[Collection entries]
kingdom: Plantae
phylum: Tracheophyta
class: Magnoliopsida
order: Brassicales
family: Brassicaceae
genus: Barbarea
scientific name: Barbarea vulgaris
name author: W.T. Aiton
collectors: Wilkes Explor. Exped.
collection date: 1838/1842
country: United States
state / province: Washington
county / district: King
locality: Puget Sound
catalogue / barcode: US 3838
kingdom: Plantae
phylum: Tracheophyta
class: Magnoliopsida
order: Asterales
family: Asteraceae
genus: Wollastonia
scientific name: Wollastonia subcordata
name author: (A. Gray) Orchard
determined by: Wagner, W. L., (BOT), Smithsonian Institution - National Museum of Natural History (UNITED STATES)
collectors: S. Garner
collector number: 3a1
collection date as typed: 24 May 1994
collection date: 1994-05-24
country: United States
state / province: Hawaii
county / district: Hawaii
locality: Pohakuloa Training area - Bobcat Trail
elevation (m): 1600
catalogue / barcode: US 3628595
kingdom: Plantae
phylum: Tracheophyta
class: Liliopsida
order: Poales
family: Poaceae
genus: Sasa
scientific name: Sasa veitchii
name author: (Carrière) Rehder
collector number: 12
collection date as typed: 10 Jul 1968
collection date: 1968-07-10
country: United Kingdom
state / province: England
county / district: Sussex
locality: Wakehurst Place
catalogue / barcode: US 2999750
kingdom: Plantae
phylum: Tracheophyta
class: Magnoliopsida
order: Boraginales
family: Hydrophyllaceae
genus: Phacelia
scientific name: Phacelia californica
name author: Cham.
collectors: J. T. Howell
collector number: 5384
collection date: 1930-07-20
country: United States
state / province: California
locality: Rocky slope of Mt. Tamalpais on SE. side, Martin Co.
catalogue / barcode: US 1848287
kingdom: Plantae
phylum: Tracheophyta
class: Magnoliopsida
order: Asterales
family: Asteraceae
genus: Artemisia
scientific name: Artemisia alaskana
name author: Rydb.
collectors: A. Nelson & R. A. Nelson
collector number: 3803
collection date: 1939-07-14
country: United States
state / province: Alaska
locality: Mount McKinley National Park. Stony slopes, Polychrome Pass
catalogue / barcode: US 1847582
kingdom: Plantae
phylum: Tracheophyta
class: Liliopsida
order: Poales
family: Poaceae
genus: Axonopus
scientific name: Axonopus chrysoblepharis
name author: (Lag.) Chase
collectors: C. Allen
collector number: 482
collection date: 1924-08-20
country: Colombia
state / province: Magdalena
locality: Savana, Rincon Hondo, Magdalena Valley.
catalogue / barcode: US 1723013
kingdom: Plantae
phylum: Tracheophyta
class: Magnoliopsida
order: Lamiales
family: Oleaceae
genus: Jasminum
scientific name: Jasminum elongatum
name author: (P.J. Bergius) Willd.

▶ REQUIRED WORK: Put the lines starting at the line that contains "name author: W.T. Aiton" and ending at the line that contains "collector number: 12" into a two-column CSV with the columns field and value, one row per line. Enclose each entry in quotation marks as a single field and replace any line breaks with spaces.

▶ ANSWER:
field,value
"name author:","W.T. Aiton"
"collectors:","Wilkes Explor. Exped."
"collection date:","1838/1842"
"country:","United States"
"state / province:","Washington"
"county / district:","King"
"locality:","Puget Sound"
"catalogue / barcode:","US 3838"
"kingdom:","Plantae"
"phylum:","Tracheophyta"
"class:","Magnoliopsida"
"order:","Asterales"
"family:","Asteraceae"
"genus:","Wollastonia"
"scientific name:","Wollastonia subcordata"
"name author:","(A. Gray) Orchard"
"determined by:","Wagner, W. L., (BOT), Smithsonian Institution - National Museum of Natural History (UNITED STATES)"
"collectors:","S. Garner"
"collector number:","3a1"
"collection date as typed:","24 May 1994"
"collection date:","1994-05-24"
"country:","United States"
"state / province:","Hawaii"
"county / district:","Hawaii"
"locality:","Pohakuloa Training area - Bobcat Trail"
"elevation (m):","1600"
"catalogue / barcode:","US 3628595"
"kingdom:","Plantae"
"phylum:","Tracheophyta"
"class:","Liliopsida"
"order:","Poales"
"family:","Poaceae"
"genus:","Sasa"
"scientific name:","Sasa veitchii"
"name author:","(Carrière) Rehder"
"collector number:","12"